Une morphologie peu imposante, ni même impressionnante. Et pourtant cette femme pécheur de 85 ans est une fonceuse née. Déterminée et convaincue que « c’est à la sueur de son front qu’on gagne son pain », cette femme qui avait des raisons de se plaindre de la vie après avoir perdu ses huit enfants sur douze, continue de se battre et cela avec le sourire. Véritable légende dans le village de Kintengé, Oleli Oleli (qui signifie tu as beaucoup pleuré) est une habituée des eaux profondes. Rencontre.
En quelle année Oleli Oleli débute la pèche
Oleli Oleli : Dès que mon fils à commencer à faire ses premiers pas, j’ai commencé à accompagner mon mari à la pèche. Je ne saurai vous dire exactement à quel âge, mais je peux vous assurer que j’étais très jeune. Avec le temps, c’est devenue une passion pour moi. Mais à certains moments il m’arrivait de me plaindre auprès de mon époux sur la rudesse de cette activité. Lui, compatissant me dit un jour « si on te met dans une belle maison, mangeras- tu cette dernière ? Fais plutôt quelque chose avec tes mains et tu seras rassasié tous les jours ». Depuis ce jour, j’ai arrêté de me plaindre et je me suis mise au travail.
A 85 ans tu continues à pratiquer la pêche, faire les champs et vendre, alors que tu devrais te reposer. Qu’est ce qui t’animes à toujours être en action ?
Oleli Oleli : Oui c’est vrai, mais je ne m’aventurie plus comme avant dans les eaux profondes. A mon âge, je loue les services des gens qui viennent m’aider aux champs. Quant à la pèche je fais appel à mes filles ou aux jeunes gens du village. En fait, je reste sur la rive et m’assure que les gens que j’emploie font correctement leur travail. Et si ce n’est pas le cas, je descends moi-même et mets la main à la pâte. Dans ces rares moments je leur explique quelques techniques de pèche et leur communique ma passion pour cette noble activité. Et quand je ne suis pas au champ ou à la pêche, je fabrique aussi des nasses que je revends. En fait, je n’aime pas rester les bras croisés.
Vous êtes une légende au sein du village Kintégué. A quoi est due votre renommée ?
Oleli Oleli : Je pense que c’est dû à ma force de caractère.

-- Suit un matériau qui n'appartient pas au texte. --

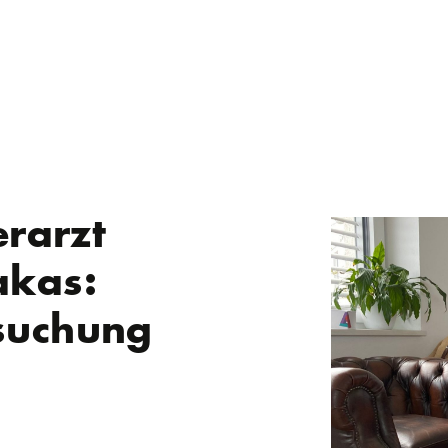
erarzt
akas:
suchung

J’ai perdu huit enfants et il ne m’en reste que 4. Je ne veux pas passer mon temps à m’apitoyer sur mon sort et à quoi cela me servirait-il ? Je ne peux pas toujours compter sur mes enfants ou les voisins. Quant à la famille de mon mari, je n’en parle même pas. Car, ils m’ont dépouillé après le décès de mon mari alors que nous avons bâti notre patrimoine ensemble. J’ai appris à ne pas dépendre des gens, sinon on meurt de faim et manque de quoi se faire soigner, bref de quoi vivre. Et chaque matin je fais en sorte que ma journée soit rentable en vendant du poisson, des légumes ou même du manioc. Et quand je ne peux aller vendre à Brazzaville, mes clientes viennent à moi.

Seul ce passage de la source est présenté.